As Andrew’s just noted, this is the blog’s third year at Shugborough, so I’m going to assume you’ve either done your assigned preparatory reading on the 2016 and 2017 prequels, or have decided it wouldn’t leave you any the wiser. But for Margaret & me it’s our first visit, and we get two days and nights here before we chug on to Stone tomorrow where we jump ship.

We arrived shortly after midday yesterday, which was the last day of the heatwave. Paula & Andrew had reciprocal National Trust membership through the Bahamas one (no, really, it’s a thing) and so got to get into the estate free both days, but the nice lady at the gate explained we’d have had to pay twice over if we wanted to visit on two separate days, so Margaret & I went off to explore the public bits. First we made the pilgrimage to Hadrian’s Arch, which took us by way of this:

At first sight this looks merely like an inexplicable gate to nowhere set in a hedgerow of nothing. But Open Streetmap reveals that it is in fact the dimensional portal from which the nearby railway tunnel takes its name jointly with the hilltop folly.

Sure enough, passing through it we found ourselves in a land peopled only by cows where our minds recoiled beneath the shadows of cyclopean monuments of madness.

Then on the way back we went through another portal without realising and found ourselves inside the grounds, so we went round the gardens a day earlier than intended.

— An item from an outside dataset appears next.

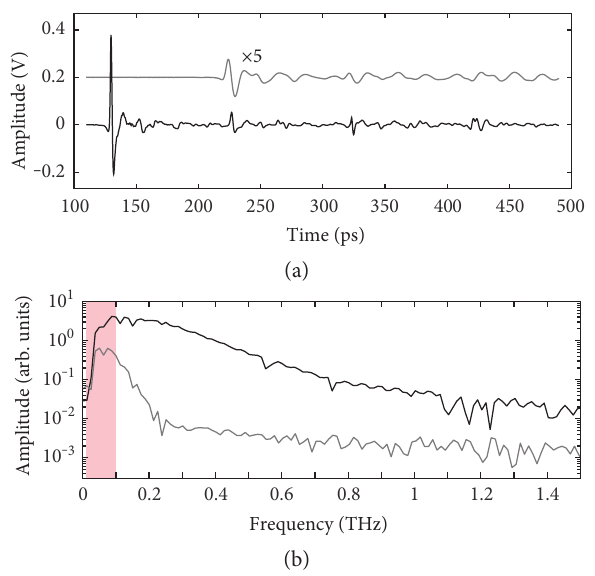
Figure 2: Example THz signals produced by the THz-TDS apparatus. (a) Time-domain comparison of a thru-air THz waveform (lower, black) and a thru-tile waveform (upper, gray). The thru-tile signal has been o ff set and magni fi ed × 5 for clarity. (b) Log scale frequency domain comparisons corresponding to the thru-air (black) and thru-tile (gray) waveforms. The 0.01 to 0.10 THz frequency band used for the transmission image has been highlighted in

Shugborough had an artist-in-residence last summer whose multimedia project seemed to be themed around disappointment, comprising as it did a film that wasn’t playing plus three kinetoscopes around the grounds where children would queue patiently for the opportunity to turn a handle they couldn’t reach too slowly to illuminate an image they weren’t tall enough to see of what might have been a random patch of grass. On the upside, though, Shugborough is the motherlode of that most British of things you didn’t know were things, biscuit-flavoured confectionery; we particularly enjoyed the Bakewell Tart chocolate and the Jaffa Cake ice cream, both of which might have been laid on specially for the delighted looks of blank incomprehension they got from Paula.

Today we went back and did the mansion innards and Patrick Lichfield’s apartments (no photography, unless your name is P. Lichfield, or A.J. Conway while nobody is looking), plus the on-site farm with its display of historic animal torture implements, including devices to make cattle horns grow the wrong way and turn calf foetuses in the womb. (Obviously those were two different instruments, though the foetus-turner was marked by an empty space and so may for all we know have been in current use.)

This evening the Shugborough Park Farm was also the location for an open-air picnic-theatre dramatisation of Sense and Sensibility by Chapterhouse Theatre, who specialise in roving performances in heritage settings. Putting on plays in stately homes didn’t work out too well in Mansfield Park, and I toyed with the idea of bursting in unexpectedly at the interval to disrupt the performance in character as Sir Thomas Bertram, but decided Jane has probably spun in her grave enough by now to have developed a sense of postmodern irony about the business. Certainly it puts a piquant frame around the experience to be watching Austen played two centuries later in a former Pemberley that is essentially now a theme park of itself, and the immersivity was enhanced by the whiff of cow poo drifting in on the sunset winds with a 20% chance of the afternoon’s rain coming back. You forget how many characters there are in S&S till you see eight performers running around trying to be them all, but it does make you think that maybe all the male characters in Austen can be played by the same three actors. Here’s Colonel Brandon having a surreptitious coup de foudre at Marianne Dashwood’s deliciously warbling tonsils:

I’m proud to say we took the picnic part extremely seriously, leaving the portable chairs & table back at the boat in favour of a shower curtain repurposed as a groundsheet, with the result that (exactly as Andrew had planned) we got to occupy the designated picnic space at the front along with the sole other picnic party in attendance, the rest of the large audience having all brought chairs and tables for the privilege of watching us scoff Paula’s nectarine-weaponised chicken salad in front of them.